## Extracted records:
══════

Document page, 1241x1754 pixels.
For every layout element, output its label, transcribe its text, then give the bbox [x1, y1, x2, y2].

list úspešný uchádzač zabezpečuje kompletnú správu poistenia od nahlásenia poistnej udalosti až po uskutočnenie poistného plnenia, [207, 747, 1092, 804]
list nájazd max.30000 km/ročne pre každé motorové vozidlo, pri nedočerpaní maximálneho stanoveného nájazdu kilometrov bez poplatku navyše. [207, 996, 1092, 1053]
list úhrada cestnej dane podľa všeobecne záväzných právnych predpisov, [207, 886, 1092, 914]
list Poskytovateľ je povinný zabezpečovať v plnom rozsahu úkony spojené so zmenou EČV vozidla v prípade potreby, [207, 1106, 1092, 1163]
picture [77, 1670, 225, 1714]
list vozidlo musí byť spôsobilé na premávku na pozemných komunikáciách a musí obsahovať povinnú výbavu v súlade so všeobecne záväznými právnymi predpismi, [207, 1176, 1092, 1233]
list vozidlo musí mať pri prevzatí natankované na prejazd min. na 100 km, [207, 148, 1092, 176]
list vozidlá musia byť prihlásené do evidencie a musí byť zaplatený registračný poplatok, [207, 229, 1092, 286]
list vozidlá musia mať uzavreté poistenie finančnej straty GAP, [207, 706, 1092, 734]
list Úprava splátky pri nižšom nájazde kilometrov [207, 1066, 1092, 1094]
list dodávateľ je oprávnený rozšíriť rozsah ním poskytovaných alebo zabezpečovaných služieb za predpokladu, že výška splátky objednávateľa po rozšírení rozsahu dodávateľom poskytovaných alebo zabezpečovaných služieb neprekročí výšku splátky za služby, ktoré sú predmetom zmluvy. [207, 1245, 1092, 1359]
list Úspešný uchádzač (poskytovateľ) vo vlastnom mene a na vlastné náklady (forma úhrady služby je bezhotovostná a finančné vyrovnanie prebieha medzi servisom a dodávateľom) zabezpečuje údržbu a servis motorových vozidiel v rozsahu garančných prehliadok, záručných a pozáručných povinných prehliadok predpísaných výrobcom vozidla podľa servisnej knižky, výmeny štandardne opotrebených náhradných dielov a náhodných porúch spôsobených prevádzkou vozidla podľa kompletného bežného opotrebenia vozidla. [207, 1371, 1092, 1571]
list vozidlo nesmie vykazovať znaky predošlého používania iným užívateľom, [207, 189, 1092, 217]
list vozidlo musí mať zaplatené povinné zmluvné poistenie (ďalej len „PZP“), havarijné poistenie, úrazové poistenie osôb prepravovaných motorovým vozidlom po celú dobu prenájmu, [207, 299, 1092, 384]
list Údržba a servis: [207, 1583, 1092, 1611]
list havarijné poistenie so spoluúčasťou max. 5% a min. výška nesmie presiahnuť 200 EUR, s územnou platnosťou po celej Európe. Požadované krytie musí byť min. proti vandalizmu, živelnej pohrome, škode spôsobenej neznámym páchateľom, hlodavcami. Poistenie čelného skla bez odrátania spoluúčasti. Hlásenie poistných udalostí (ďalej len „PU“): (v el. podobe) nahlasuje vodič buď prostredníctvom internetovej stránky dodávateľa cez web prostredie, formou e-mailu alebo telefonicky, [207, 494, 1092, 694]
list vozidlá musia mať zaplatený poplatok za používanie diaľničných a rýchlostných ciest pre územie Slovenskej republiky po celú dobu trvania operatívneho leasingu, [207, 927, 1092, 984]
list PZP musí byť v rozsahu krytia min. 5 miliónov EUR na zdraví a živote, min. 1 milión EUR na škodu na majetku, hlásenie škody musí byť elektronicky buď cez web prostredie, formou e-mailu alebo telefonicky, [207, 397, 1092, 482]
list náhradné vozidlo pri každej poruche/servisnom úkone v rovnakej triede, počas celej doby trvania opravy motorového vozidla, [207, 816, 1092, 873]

══════

## What is needed:
Go through the records and show every line with the string "všeobecne" in it.

## Finished exercise:
list úhrada cestnej dane podľa všeobecne záväzných právnych predpisov, [207, 886, 1092, 914]
list vozidlo musí byť spôsobilé na premávku na pozemných komunikáciách a musí obsahovať povinnú výbavu v súlade so všeobecne záväznými právnymi predpismi, [207, 1176, 1092, 1233]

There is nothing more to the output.